7 Books That Imagine Life Without Landmark Supreme Court Cases

Speculative novels that ask what life would look like if the rights we rely on were destroyed

Despite a number of back-asswards decisions that were eventually redressed in slightly more enlightened times (Dred Scott, Plessy v. Ferguson, Korematsu), the Supreme Court has on many occasions been an engine for civil rights and freedoms. But recently, for no reason at all, we found ourselves wondering: what might happen if some of those decisions were reversed? What if we had to learn to live without the rights and freedoms the Supreme Court has, however grudgingly, handed out over the years: the right to desegregated education, to birth control access, to legal abortion? Well, as with all good “what if” questions, we can find some possible (though not always plausible) answers in the world of speculative fiction. Here are seven books that imagine the rollback or non-existence of certain key rights granted by the court. Sometimes there are also zombies.

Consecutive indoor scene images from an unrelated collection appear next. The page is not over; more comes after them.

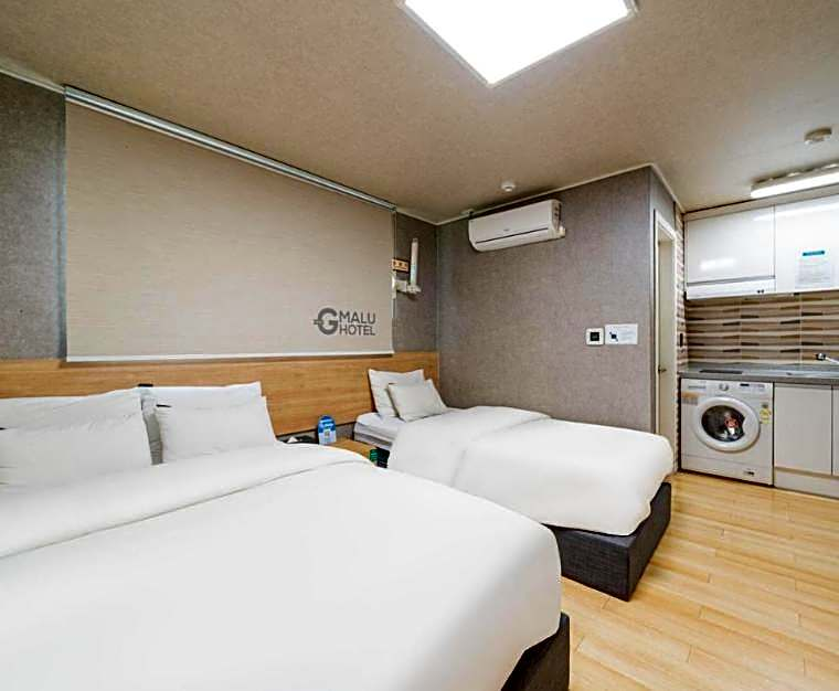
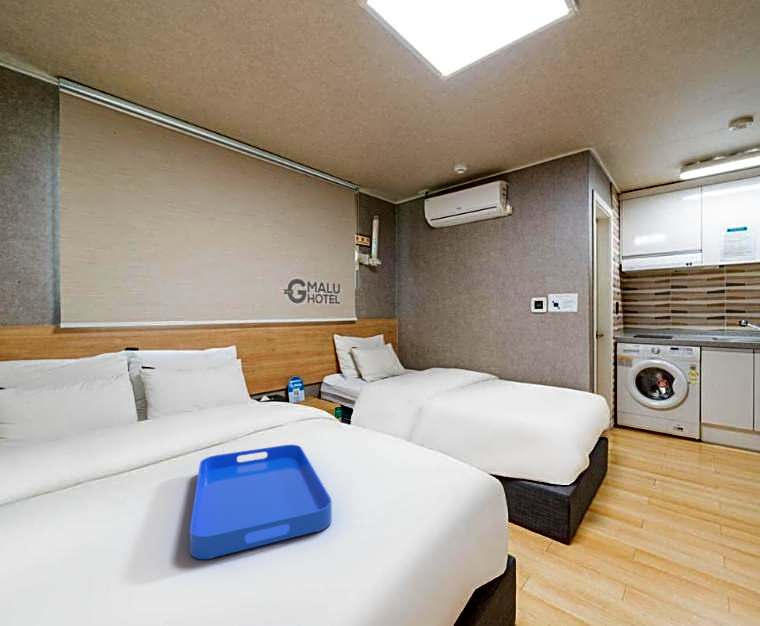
+ serving tray [189,444,333,560]
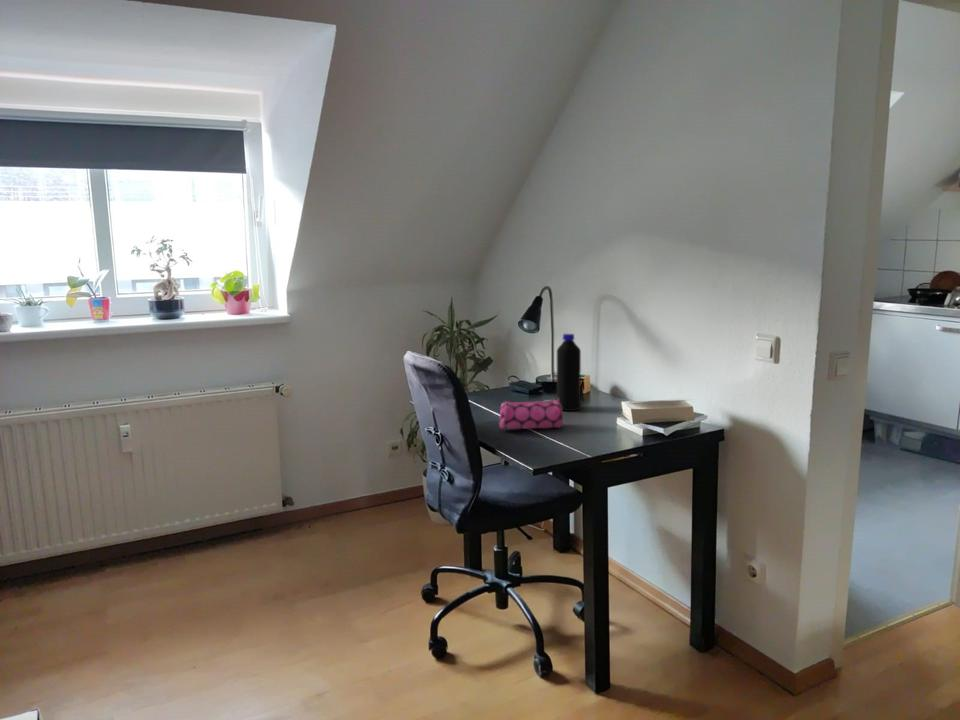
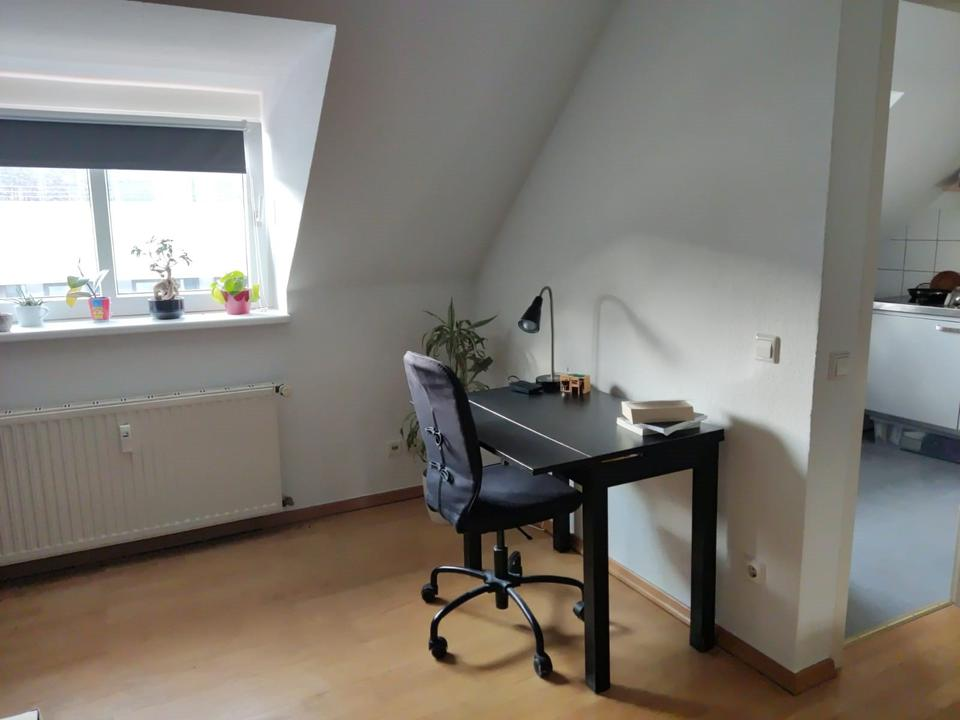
- pencil case [498,398,564,430]
- bottle [556,333,582,412]
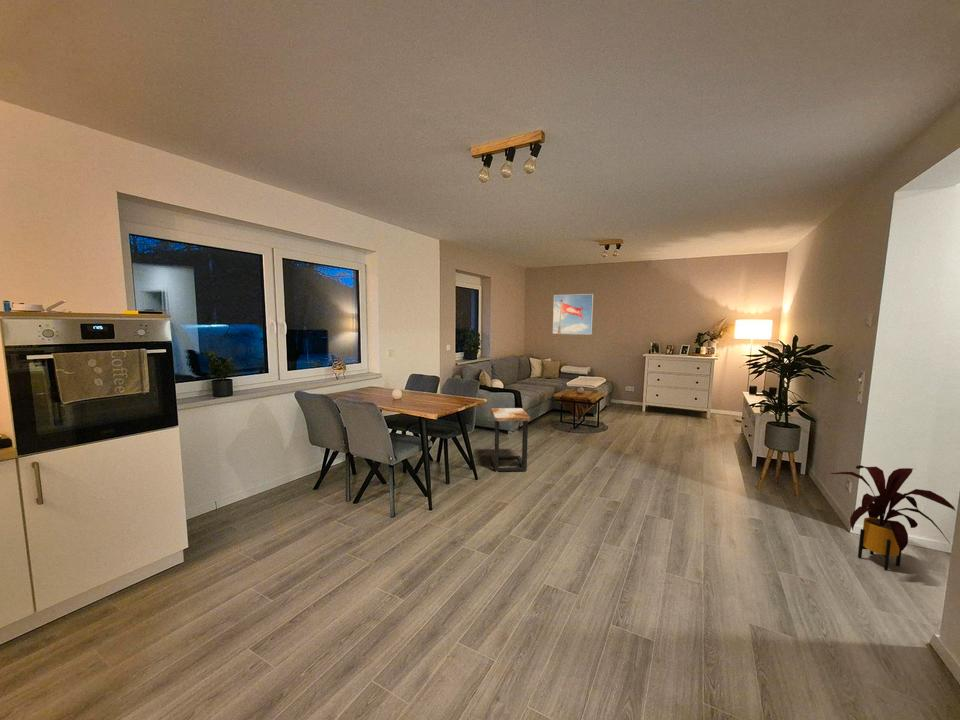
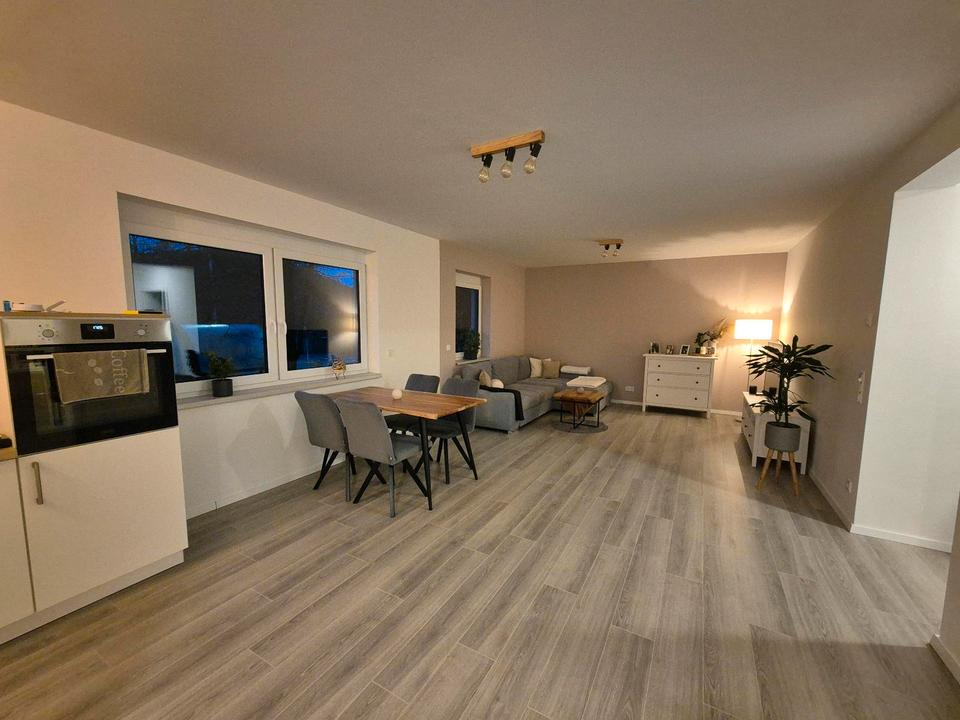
- side table [490,407,531,473]
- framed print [552,293,594,335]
- house plant [829,464,957,571]
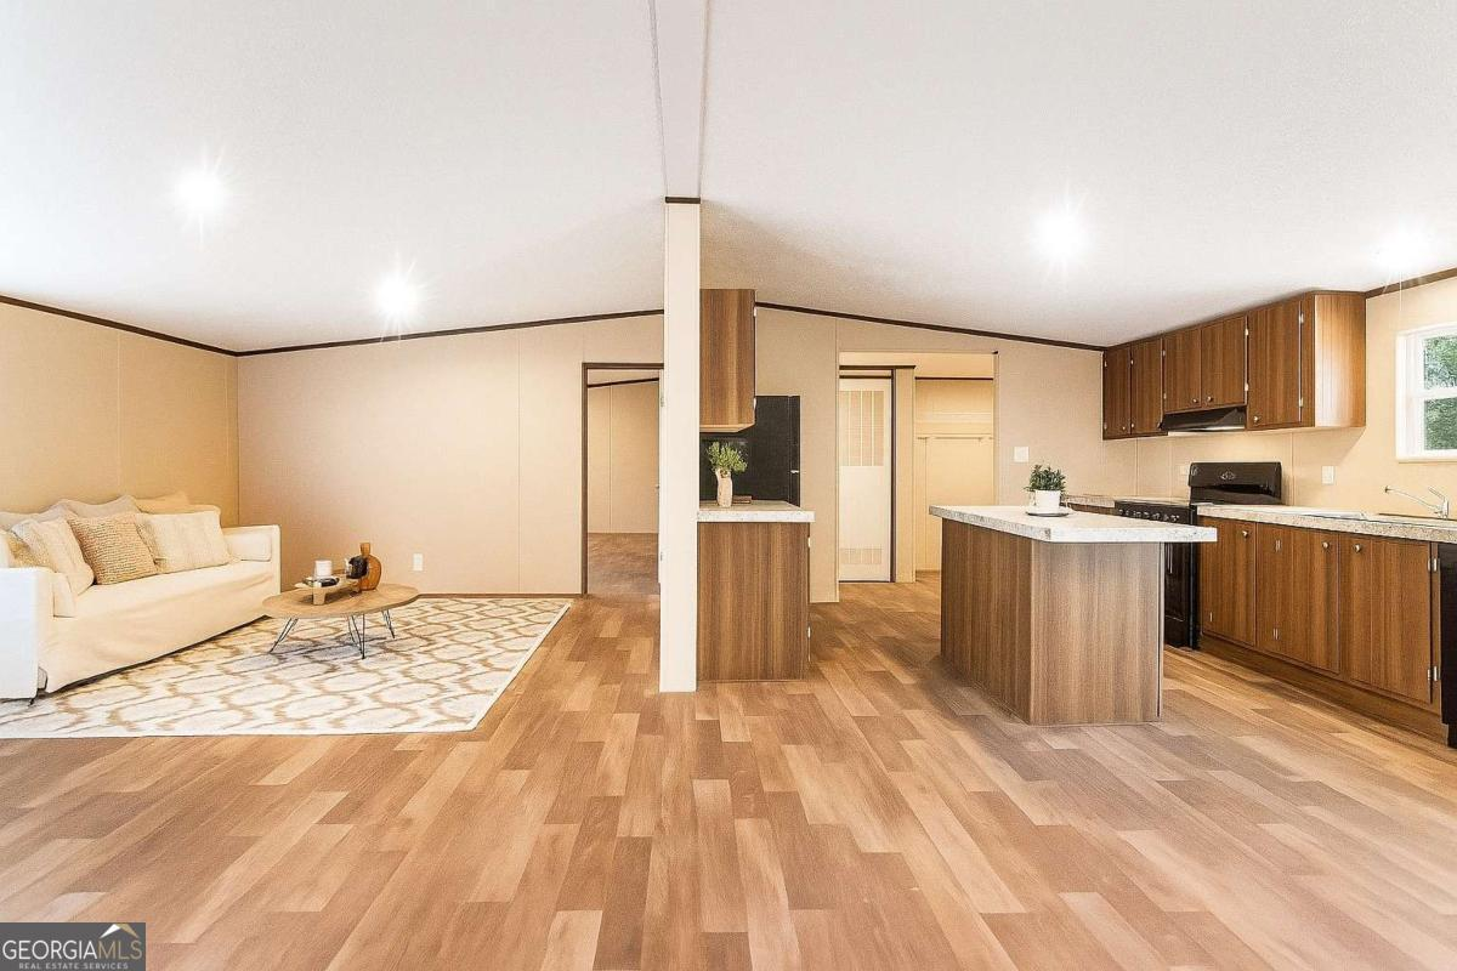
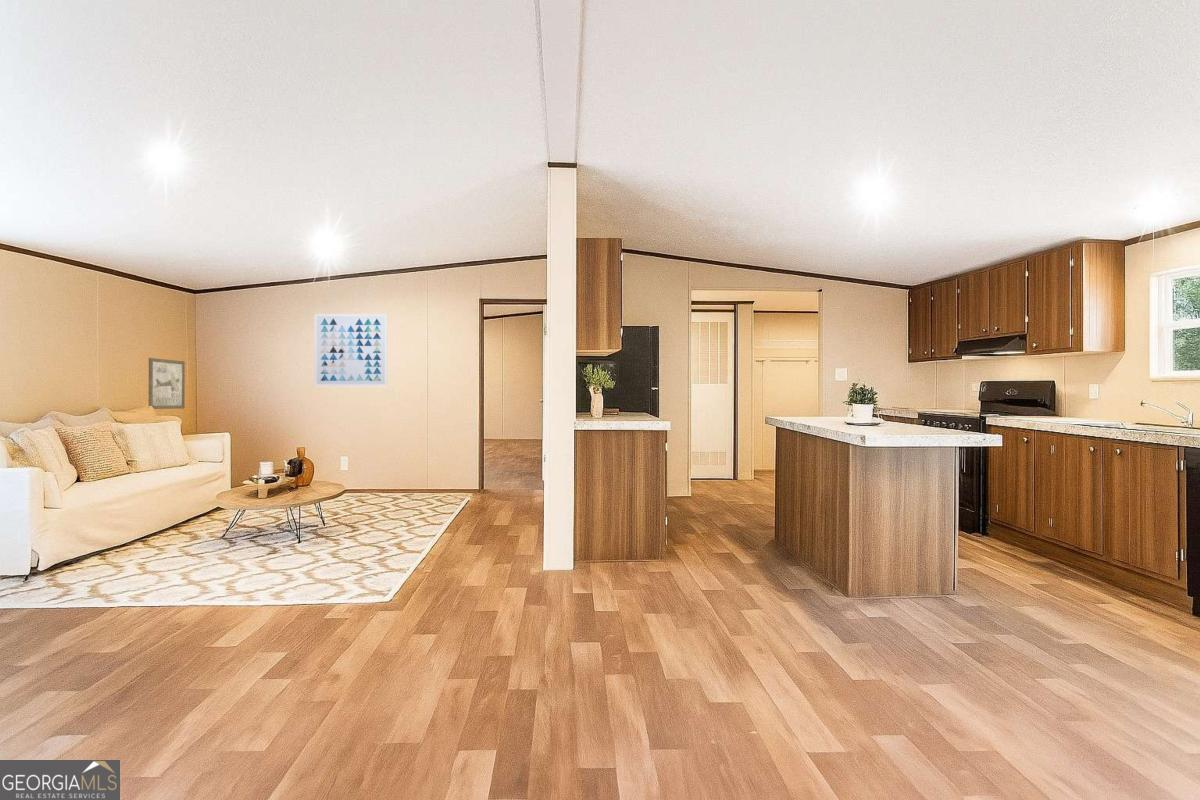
+ wall art [148,357,186,410]
+ wall art [313,313,389,387]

Lemon v. Kurtzman: When She Woke, Hillary Jordan

The Supreme Court has determined that laws can’t be intended to promote (or inhibit) religion, but Jordan’s dystopia has thrown that ruling away. In this faith-directed America, protagonist Hannah has her skin “chromed” red as a marker that she’s been convicted of having an abortion. It’s an updated Scarlet Letter that relies on some fanciful science (if we had the technology to change people’s skin color I can think of some very serious pranks I’d like to pull), but is otherwise not as far-fetched as we might want to think.

Brown v. Board of Education: Dread Nation, Justina Ireland

Ireland’s alt-history actually takes place before the case in which the Supreme Court ruled against segregated education, in a Civil War–era America in which the course of the war was altered by the sudden appearance of zombies. Protagonist Jane has constrained access to education: black and Native young people can study only how to fight and how to serve. Oh, and how to put the dead back in their graves.

Griswold v. Connecticut: Bumped, Megan McCafferty

In McCafferty’s young adult novel, contraception is illegal, and teenage girls can be coerced or bribed into providing children for wealthy couples. What an inventive science fiction novel that is definitely not based on things that are extremely plausible or already happening! (What makes it speculative is that in this case a virus has made everyone over 18 infertile. The contraception part is barely speculative at all.)

Tinker v. Des Moines: Battle Royale, Koushun Takami

This case ruled that children in school still have rights to free speech, which they don’t give up once they enter the classroom. But that was 1969 in Iowa; this is a near-future fascist Japan, and the students of Shiroiwa Junior High have no rights to free speech, the pursuit of happiness, liberty, or life. They’ve been transported to a remote island, where their positions and conversations are monitored as they’re forced to murder each other for sport. It’s a harrowing read that is also, to be fair, not a likely outcome in any country, regardless of the makeup of the highest court in the land.

Lawrence v. Texas: The Wanting Seed, Anthony Burgess

If you’re a straight person struggling with envisioning what it might be like if the Supreme Court rolls back cases protecting LGBTQ populations from discrimination, try this switcheroo: a world in which heterosexual sex is discouraged by the government and discriminated against by society. Sound dystopian? YEAH, IT IS.

Plessy v. Ferguson: The Sellout, Paul Beatty

Plessy v. Ferguson, which ruled that segregation is constitutional, has already been overturned. But Beatty’s satirical novel asks: what if it were re-un-overturned, again? This Man Booker Prize winner actually involves a (fictional) Supreme Court case: the narrator, whose sociologist father subjected him to all sorts of probably-not-IRB-approved race-related psychological experiments when he was a child, sets his sights on the high court with the goal of reinstating segregation and slavery. (The character is black; the layers of satire are deep.)

Roe v. Wade: Red Clocks, Leni Zumas

By far the least speculative speculative novel on this list, Red Clocks is a chillingly realistic account of what would happen if abortion were outlawed (right down to the fact that abortions, of course, still happen — they’re just more likely to be deadly). The novel follows the intertwining histories of a pregnant teenager, an herbalist hermit providing natural remedies, a depressed mother, and a childless woman trying desperately to get IVF before that’s outlawed too. Red Clocks is speculative fiction now, but it could easily be the literary fiction of 2019.